EU首脳 “ワクチン特許権停止で問題解決せず 輸出拡大が重要”

新型コロナウイルスのワクチン確保のために途上国が求めている特許権の停止について、EU=ヨーロッパ連合の首脳は「特許権の停止では問題は解決しない」などとして、特許権の停止よりもワクチン輸出の拡大のほうが重要だとの考えを示しました。

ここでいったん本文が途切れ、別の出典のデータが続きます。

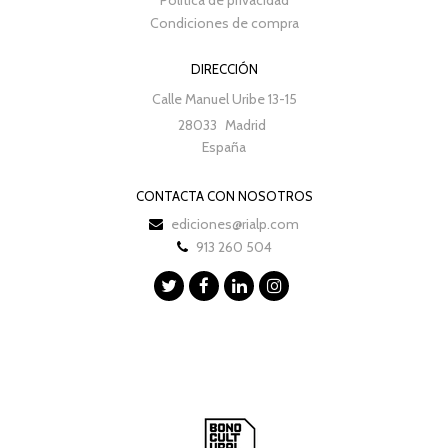
Condiciones de compra
DIRECCIÓN
Calle Manuel Uribe 13-15
28033
Madrid
España
CONTACTA CON NOSOTROS
ediciones@rialp.com
913 260 504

EUは7日、首脳会議を開き、新型コロナウイルスへの対策について協議しました。

会議後の記者会見でEUのフォンデアライエン委員長は、新型コロナウイルスワクチンの特許権の停止について協議に応じる用意はあるとしながらも「特許を停止しても短期・中期的に見ればワクチンの供給にはつながらず、解決にならない」と述べ、ワクチンを製造する国が輸出を拡大することのほうが重要だとの立場を強調しました。

フランスのマクロン大統領も「ワクチンのつくりかたを知らない製薬会社に特許を与えても、翌日からつくれるわけではない」としたうえで「アングロサクソンがワクチンとその原材料の輸出を遮っている」と述べ、アメリカやイギリスにワクチンの輸出を拡大するよう求めました。

新型コロナウイルスのワクチンをめぐっては、途上国などへの供給を拡大するためにワクチンの特許権を一時的に停止すべきかどうかWTO=世界貿易機関で協議されていて、アメリカ政府は特許権の停止を支持すると表明しています。